2. **OtOpcUa** — exercises all three packages + the `OtOpcUaCompat`/role-filter presets + the
downstream gRPC probe.
3. **ScadaBridge** — heaviest (the `IActiveNodeGate` / `IDbContextFactory` cleanups); done last
with the pattern proven twice.
---
## 6. Behaviour-preservation & error handling
- **No policy change:** presets (`OtOpcUaCompat` vs `Default`) and `RoleFilter="admin"` vs role-less
are chosen so each app's Healthy/Degraded/Unhealthy classifications are unchanged.
- **Fail-soft:** a probe that throws maps to `Unhealthy`, never crashes the host; gRPC/DB probes
carry explicit `Timeout`s.
- **Credentials:** Gitea push token + per-dev feed creds handled out-of-band (env /
`dotnet nuget add source`), never committed — verified by a "no secrets in diff" check per PR.
---
## 7. Testing & verification gates (per repo)
- `dotnet build` + `dotnet test` green **in the sister repo** after adoption (not just scadaproj).
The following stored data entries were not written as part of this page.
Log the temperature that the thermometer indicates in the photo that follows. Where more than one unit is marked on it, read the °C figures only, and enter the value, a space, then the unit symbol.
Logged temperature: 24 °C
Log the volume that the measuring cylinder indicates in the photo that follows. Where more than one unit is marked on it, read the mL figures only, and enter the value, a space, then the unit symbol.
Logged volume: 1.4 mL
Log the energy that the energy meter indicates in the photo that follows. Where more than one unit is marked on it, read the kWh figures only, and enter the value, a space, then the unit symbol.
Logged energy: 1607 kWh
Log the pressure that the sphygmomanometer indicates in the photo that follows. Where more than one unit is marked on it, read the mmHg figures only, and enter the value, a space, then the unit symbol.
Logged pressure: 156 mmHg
- **MxGateway:** retarget the route-assertion test to the three tiers; add a worker-down → `ready`
= Unhealthy test.
- **OtOpcUa / ScadaBridge:** existing health tests retargeted to the shared types; assert tier→tag
routing and that the preset preserves prior classification (ScadaBridge `Joining` = Healthy;
OtOpcUa self-not-Up = Degraded).
- Check off the corresponding `components/health/GAPS.md` items and update that file to reflect
adoption.
---
## 8. Risks & open questions
- **MxGateway worker-IPC probe shape** — the exact `Probe` delegate depends on how the gateway holds
the per-session worker channel. Implementation detail; the plan pins it against
`GatewayApplication`'s worker-client wiring.
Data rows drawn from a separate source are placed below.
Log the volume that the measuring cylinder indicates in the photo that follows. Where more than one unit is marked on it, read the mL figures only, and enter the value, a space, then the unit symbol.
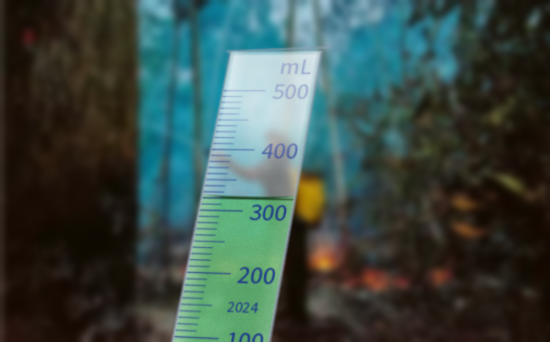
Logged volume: 320 mL
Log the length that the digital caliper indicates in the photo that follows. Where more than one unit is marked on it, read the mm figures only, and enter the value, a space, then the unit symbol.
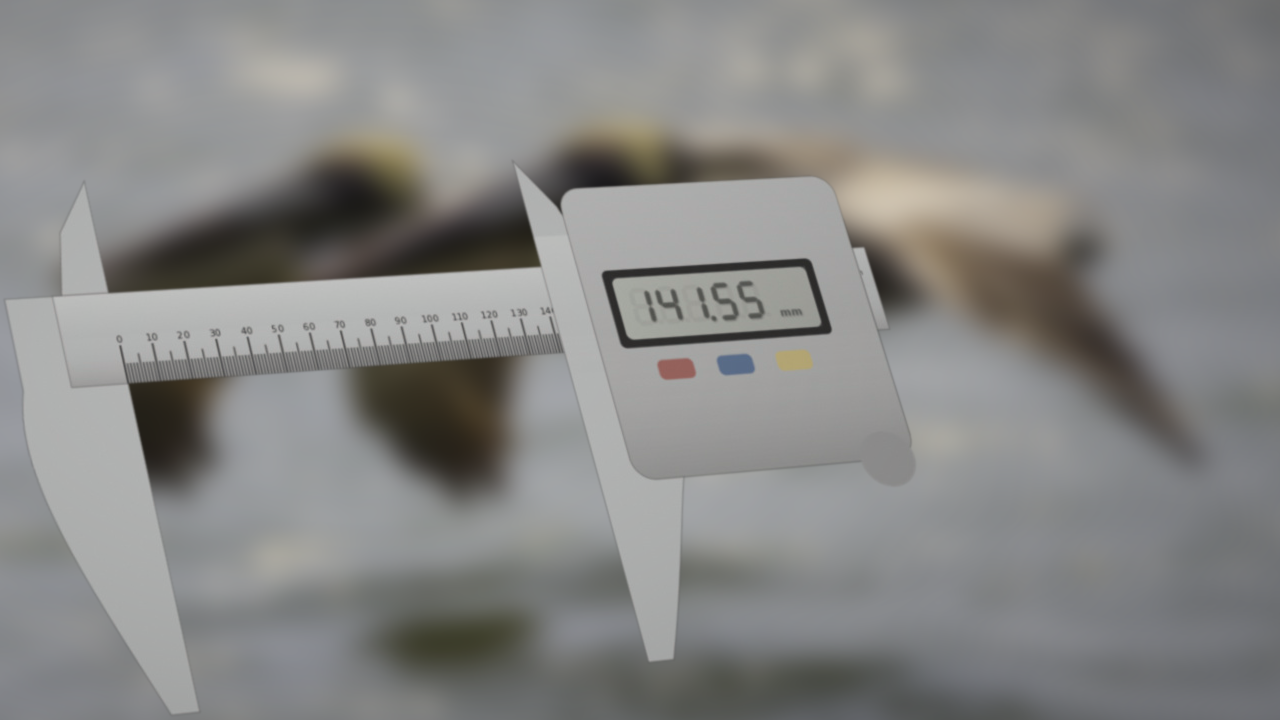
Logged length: 141.55 mm
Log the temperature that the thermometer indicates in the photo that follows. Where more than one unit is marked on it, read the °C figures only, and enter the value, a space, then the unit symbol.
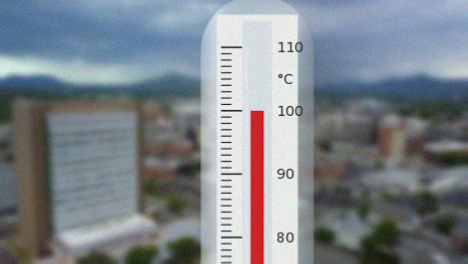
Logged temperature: 100 °C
- **Gitea availability / credentials** in this environment — if the registry is unreachable when
implementation starts, the fallback is the **local folder feed** without changing any per-repo
code, only the `nuget.config` source. This is flagged explicitly rather than switched silently.
- **CPM in MxGateway** — none today; this design uses a direct versioned `PackageReference` rather
than introducing CPM for one package. Standardizing MxGateway onto CPM is a possible follow-up,
out of scope here.
---
## Next step
Hand off to the **writing-plans** skill to turn this design into a detailed, step-by-step
implementation plan (per-repo tasks, exact edit sites, test changes, commit/PR structure).